This has been something that up until recently I have been tying desperately hard to ignore, I make it sound super dramatic don’t I? It’s not really I’ve just been struggling I guess with my mental Health right now things feel pretty hazy and I am relatively happy, my freelance life is sometimes the stem of my anxieties that fear of not having enough money at the end of the month to pay my bills is often what gets me a little stressed, but I suppose I love what I do so I just plough on. Life is ok I guess I have probably the worlds most supportive boyfriend that literally just lets me blub about everything and I think at times he feels a tad overwhelmed with the level of my grief with the loss of my Mum.
The thing spurred me to pen this post was a recent youtube video I watched one of my favourite creatives Nancy Straughan who talks candidly about her struggle with mental health, whilst I was laying in the bath (having to have some alone time) It really did make me feel less alone. I still live at home with my dad and 2 younger brothers, yep still at home at 28 but I bloody live in London and saving to buy house here is highly unlikely so right now it’s just a stop gap while I save to hopefully eventually buy my own house, anyway she talked about the loss of her father when she was very young and the pressure that had on her growing up and having to look after a grieving mother, that kind of guilt is evident in mine and my siblings lives. The morning I lost my mother I felt like I had lost both parents. It’s a tough thought but I look back over the last twenty months and as much as you should fend for yourself at 28 you’re still learning about life and for me thats often alone. We don’t have very close family members so we ended up struggling through our grief as siblings very much alone, not being able to turn to our father whose wife recently passed made the whole thing pretty bewildering.
I think things feel very pressured at the moment I am at an age where you feel like you should have your shit together and I know as human we probably never do but sometimes to me it feels like I should have, probably from the outside looking in I live a pretty sweet life, freelance job, I am my own boss, I live in London I have a bit of a disposable income and I draw for a living, doesn’t sound too strenuous but I think we all struggle through things and have our own battles behind closed doors.

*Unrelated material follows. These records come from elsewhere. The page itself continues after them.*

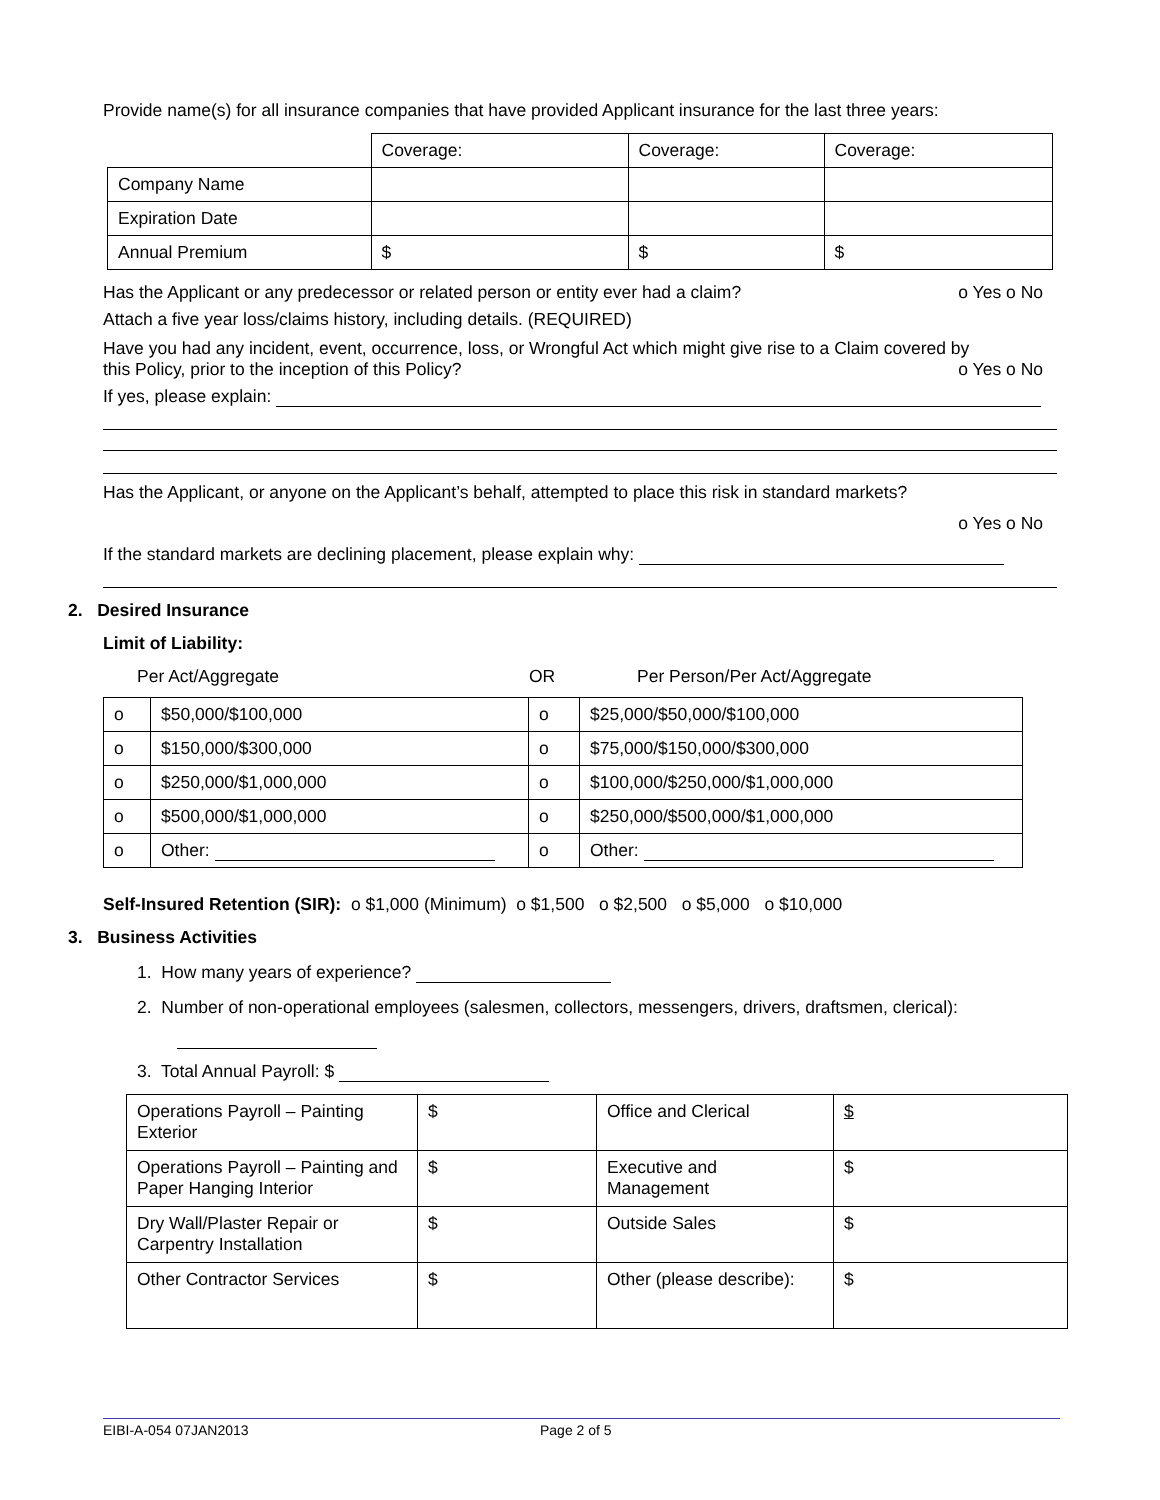Provide name(s) for all insurance companies that have provided Applicant insurance for the last three years:
| | Coverage: | Coverage: | Coverage: |
| Company Name | | | |
| Expiration Date | | | |
| Annual Premium | $ | $ | $ |
Has the Applicant or any predecessor or related person or entity ever had a claim? o Yes o No
Attach a five year loss/claims history, including details. (REQUIRED)
Have you had any incident, event, occurrence, loss, or Wrongful Act which might give rise to a Claim covered by
this Policy, prior to the inception of this Policy? o Yes o No
If yes, please explain:
Has the Applicant, or anyone on the Applicant’s behalf, attempted to place this risk in standard markets?
o Yes o No
If the standard markets are declining placement, please explain why:
2. Desired Insurance
Limit of Liability:
Per Act/Aggregate OR Per Person/Per Act/Aggregate
| o | $50,000/$100,000 | o | $25,000/$50,000/$100,000 |
| o | $150,000/$300,000 | o | $75,000/$150,000/$300,000 |
| o | $250,000/$1,000,000 | o | $100,000/$250,000/$1,000,000 |
| o | $500,000/$1,000,000 | o | $250,000/$500,000/$1,000,000 |
| o | Other: | o | Other: |
Self-Insured Retention (SIR): o $1,000 (Minimum) o $1,500 o $2,500 o $5,000 o $10,000
3. Business Activities
1. How many years of experience?
2. Number of non-operational employees (salesmen, collectors, messengers, drivers, draftsmen, clerical):
3. Total Annual Payroll: $
| Operations Payroll – Painting Exterior | $ | Office and Clerical | $ |
| Operations Payroll – Painting and Paper Hanging Interior | $ | Executive and Management | $ |
| Dry Wall/Plaster Repair or Carpentry Installation | $ | Outside Sales | $ |
| Other Contractor Services | $ | Other (please describe): | $ |
EIBI-A-054 07JAN2013 Page 2 of 5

I had taken the last 2 weeks off, this was pretty impromptu and wasn’t planned my boyfriend had a car accident which meant I had to visit him while he was back home up north, he was safe and fine but it triggered another spate of anxious feelings, after you’ve suffered a loss the thought of others you love being hurt is a tough feeling to overcome so I took the time off to be with him and have a few adventures but gosh the feelings of guilt being away from desk were pretty overwhelming but those anxious feelings are being dealt with, I have struggled with anxieties since I was a little child like Nancy talks about in her video when you’re that little you have no idea what they are and even now as adults it’s hard to sometimes pinpoint what these odd feelings are, it feels to me sometimes that I have always had them and over time they have become part of my character and who I am. I know when they’re coming on, I sometimes know what triggers them and to an extent I know how to squash the feelings before they become too much, my escape from these has always been drawing, I have a lot of people that message me about how prolific my drawing and portfolio is, this is because 90% of the time I am anxious about something so I draw and it just so happens that I make money and a living from my drawing that for the majority of the time it looks like I am working my ass off, I am but to stop the anxieties from becoming to overwhelming. Now you know my secret ha! I am lucky in the fact I can turn my stress into my job, but at times it does get too much and pressures of running a business or having high level clients can test my nerves. I have like a built in fear of failure it has always been there and it time I physically have to push myself to complete work, I love it once it’s done but the fear of a client hating it or finding out I never trained as an illustrator plays on the mind until I painted the last stroke and posted it off.
Imposter syndromes talked about a lot amongst creatives, we do something that is based on our talent and often we fear that one day someone will realise it’s not because you have a talent its because you’ve blagged it thus far. But I guess listening to podcasts by the likes of Me and Orla (Sara tasker) are helping me push through the fact that sometimes I fear people will realise I studied fine art and no idea what I am doing in the illustration world. I have found myself following people who I admire say they suffer from it too, so I don’t feel to alone in that.
There are new things I wish to succeed at like passing my driving test, sorting my work and living space out so it feels more inspiring and I am hoping by working on all the little bits things will slowly start to make me feel like I am succeeding more at life then I realise.
I think at the moment things feel a little fraught, I feel like I should be far more successful, owning a house, socialising constantly, working loads and making more money. There are pressures there my logical brain is telling me to shut the hell up and enjoy the fact I have made it, I think back to my childhood dream, I wanted to paint for a living and I guess I do that minus the house by the sea but those things can be worked towards and saved up for. Once this somewhat depressive mood lifts (I hope soon) things will feel a td bit clearer for me. Things aren’t always as bad as they seem and I’ll just keep drawing and painting.